***** SUPPLIED DATA

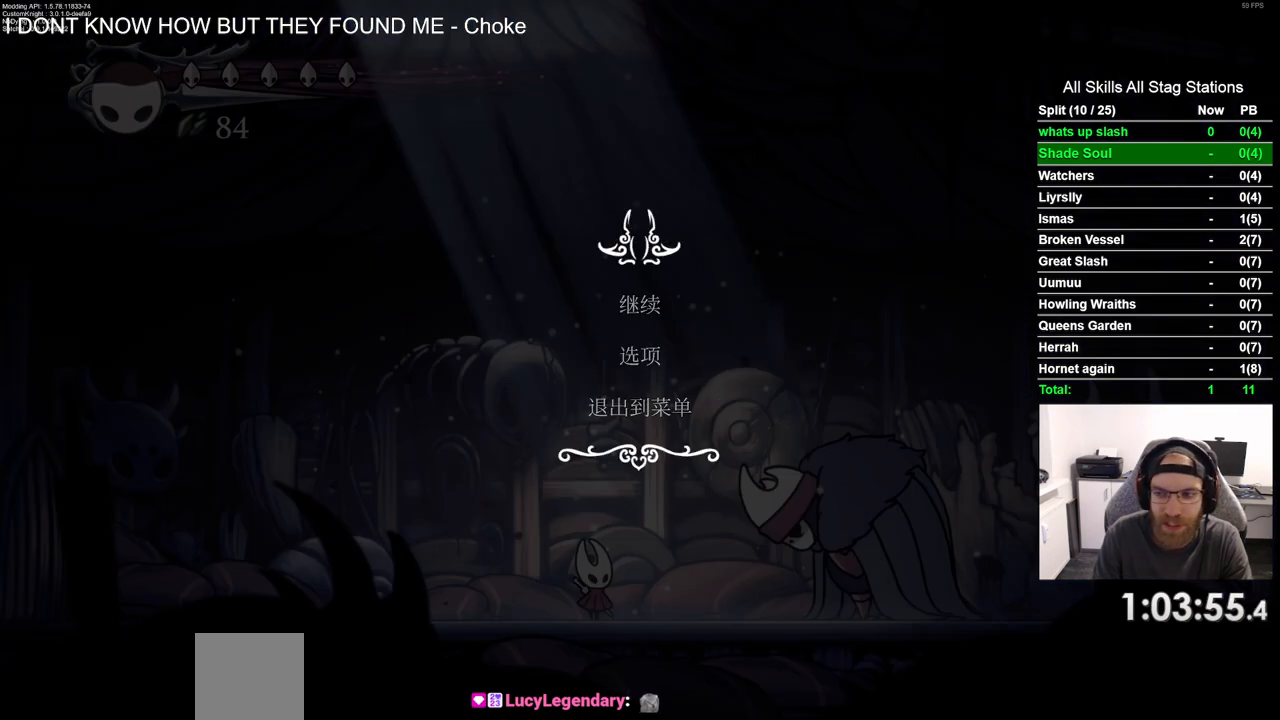
{"dt_ms": 500, "buttons": [], "left_stick": "center", "right_stick": "center", "events": []}
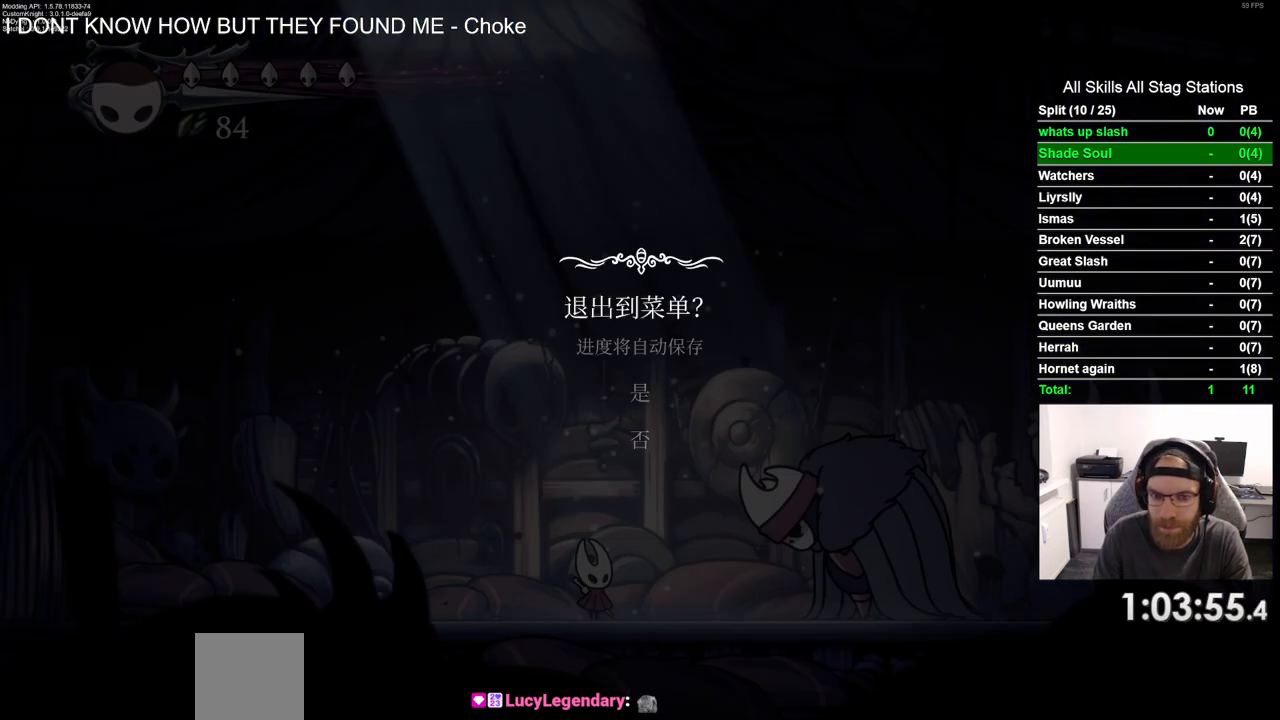
{"dt_ms": 500, "buttons": [], "left_stick": "center", "right_stick": "center", "events": [[150, "DPAD_UP", "down"], [250, "DPAD_UP", "up"]]}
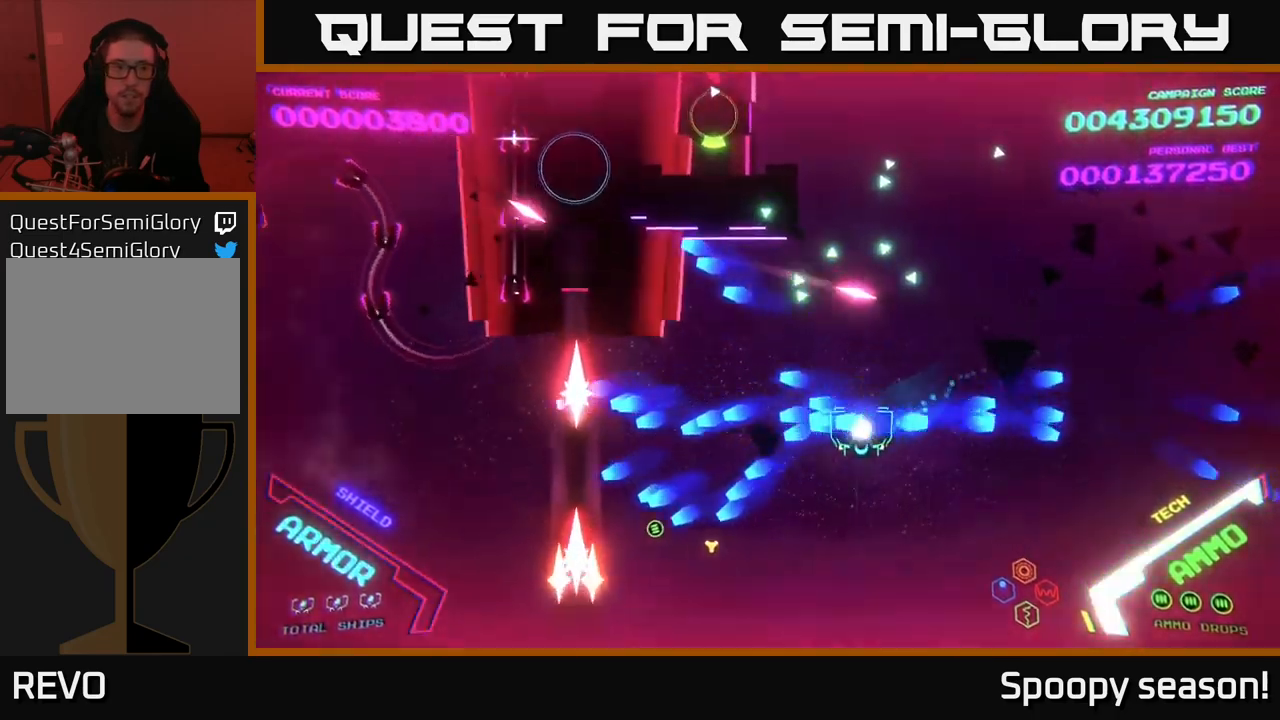
Gameplay with a controller (Xbox layout); each line is a JSON object with the inputs held at the frame after it. "events" lists button and stick changes between this image and that frame as [ms after this image, input, new state], when the widget could be followed in between.
{"buttons": [], "left_stick": "left", "right_stick": "center", "events": [[33, "B", "up"], [200, "left_stick", "left"], [350, "left_stick", "down-left"], [500, "left_stick", "left"]]}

**********

-- ACTIVITY --
Search each line of the listing for the word "down", then state how many lines contain it and nothing else.

-- RESPONSE AREA --
2